Cory Doctorow has published the text of a detailed, witty, and well-argued presentation that he made to Microsoft Research:

Here’s what I’m here to convince you of:

  1. That DRM systems don’t work
  2. That DRM systems are bad for society
  3. That DRM systems are bad for business
  4. That DRM systems are bad for artists
  5. That DRM is a bad business-move for MSFT

He also puts the boot into Sony for their brain-dead policies of recent years:

But then Sony acquired a relatively tiny entertainment company and it started to massively screw up. When MP3 rolled around and Sony’s walkman customers were clamoring for a solid-state MP3 player, Sony let its music business-unit run its show: instead of making a high-capacity MP3 walkman, Sony shipped its Music Clips, low-capacity devices that played brain-damaged DRM formats like Real and OpenAG. They spent good money engineering “features” into these devices that kept their customers from freely moving their music back and forth between their devices. Customers stayed away in droves.

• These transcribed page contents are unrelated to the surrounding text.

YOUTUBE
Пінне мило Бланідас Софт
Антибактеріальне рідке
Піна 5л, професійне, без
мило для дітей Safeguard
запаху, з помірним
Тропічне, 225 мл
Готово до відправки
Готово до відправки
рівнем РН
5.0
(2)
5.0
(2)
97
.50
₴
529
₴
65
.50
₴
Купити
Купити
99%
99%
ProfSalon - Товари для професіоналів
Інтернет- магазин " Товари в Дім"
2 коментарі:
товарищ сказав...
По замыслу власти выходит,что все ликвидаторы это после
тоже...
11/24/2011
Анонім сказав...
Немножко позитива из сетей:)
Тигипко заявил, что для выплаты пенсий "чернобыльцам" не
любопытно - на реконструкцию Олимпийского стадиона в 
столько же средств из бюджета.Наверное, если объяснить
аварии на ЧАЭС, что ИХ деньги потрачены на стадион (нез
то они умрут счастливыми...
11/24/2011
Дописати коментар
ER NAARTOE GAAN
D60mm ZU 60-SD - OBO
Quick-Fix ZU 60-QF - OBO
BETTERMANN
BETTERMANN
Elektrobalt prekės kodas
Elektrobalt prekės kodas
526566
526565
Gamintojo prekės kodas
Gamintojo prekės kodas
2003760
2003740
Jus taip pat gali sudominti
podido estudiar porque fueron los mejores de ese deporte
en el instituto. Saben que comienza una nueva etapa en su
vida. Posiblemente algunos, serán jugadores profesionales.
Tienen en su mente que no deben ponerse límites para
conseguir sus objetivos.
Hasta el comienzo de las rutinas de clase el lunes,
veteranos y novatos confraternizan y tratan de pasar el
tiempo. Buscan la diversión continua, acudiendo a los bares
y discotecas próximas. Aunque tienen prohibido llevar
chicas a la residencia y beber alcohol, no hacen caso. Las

Today, Sony is dead in the water when it comes to walkmen. The market leaders are poky Singaporean outfits like Creative Labs — the kind of company that Sony used to crush like a bug, back before it got borged by its entertainment unit — and PC companies like Apple.

That’s because Sony shipped a product that there was no market demand for. No Sony customer woke up one morning and said, “Damn, I wish Sony would devote some expensive engineering effort in order that I may do less with my music.” Presented with an alternative, Sony’s customers enthusiastically jumped ship.

So true. You know, when I was at university in Japan in 1999, one of my classes took us on a visit to the Matsushita (aka Panasonic/Technics/National) headquarters in Osaka. This was the time when MP3s and digital music were just taking off. The guide showed us one of the new Panasonic products, a tiny digital audio player of about 40 by 40 by 10 mm that used SmartMedia cards to store the files. It was a really nice device, and I asked them if it played MP3s. She said that, no, it would only play a proprietary, copy-restricted format, although you could convert your MP3s to said format. Hardly an enticing prospect, I thought. I told her that I expected that to be a big barrier to adoption, not to support a widespread and popular format natively. And in the past five years, I haven’t seen any more Panasonic players—it looks as if they missed that boat.